By producing a full operating system as some predicted, Valve is challenging Microsoft, Apple and others developing PC-like systems to deliver games and online media content to TV sets. Valve’s advantages include its huge library of premium games, a global fan base and its use of an open platform that contrasts sharply with the closed-garden, app-centric models that others are pursuing.

SteamOS will be “available soon as a free stand-alone operating system for living room machines,” Valve said in an online post this morning.

Further announcements are coming this week from Valve, which is widely expected to release some sort of PC hardware as well, perhaps a “SteamBox” PC loaded with the new operating system.

Microsoft tried for decades to propagate living room PCs and at one point more than 10 million people around the world were using its Media Center features to record and play their TV shows and manage their media collections. But the software giant has cut back on Media Center development, turned the Xbox into a media hub and removed the Media Center from Windows 8, offering it instead as a $10 add-on package for those interested.

It remains to be seen whether Valve can reinvigorate the living room PC category, but the company reaches more than 50 million people with its Steam online game service. Its moves also come as a new generation of tech-savvy TV viewers is looking for alternatives to the traditional delivery system.

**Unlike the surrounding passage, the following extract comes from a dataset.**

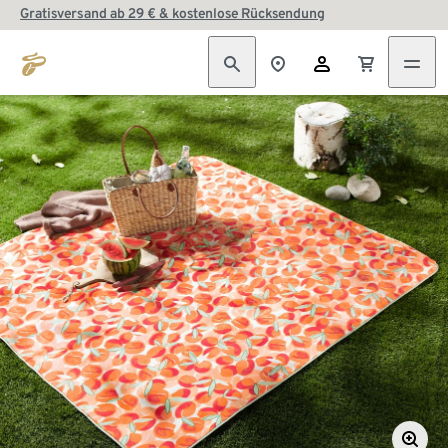
Gratisversand ab 29 € & kostenlose Rücksendung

Features of SteamOS include in-home streaming of games stored on Windows and Mac computers in the home, family sharing of game libraries and parental control features.

Valve is also planning to have a suite of third-party media apps available. It said that it’s “working with many of the media services you know and love. Soon we will be bringing them online, allowing you to access your favorite music and video with Steam and SteamOS.”

To compete with the Xbox, PlayStation and Wii as an entertainment hub, Valve will need to line up the standard suite of media services, including Netflix, Hulu, Amazon Video, YouTube and Pandora.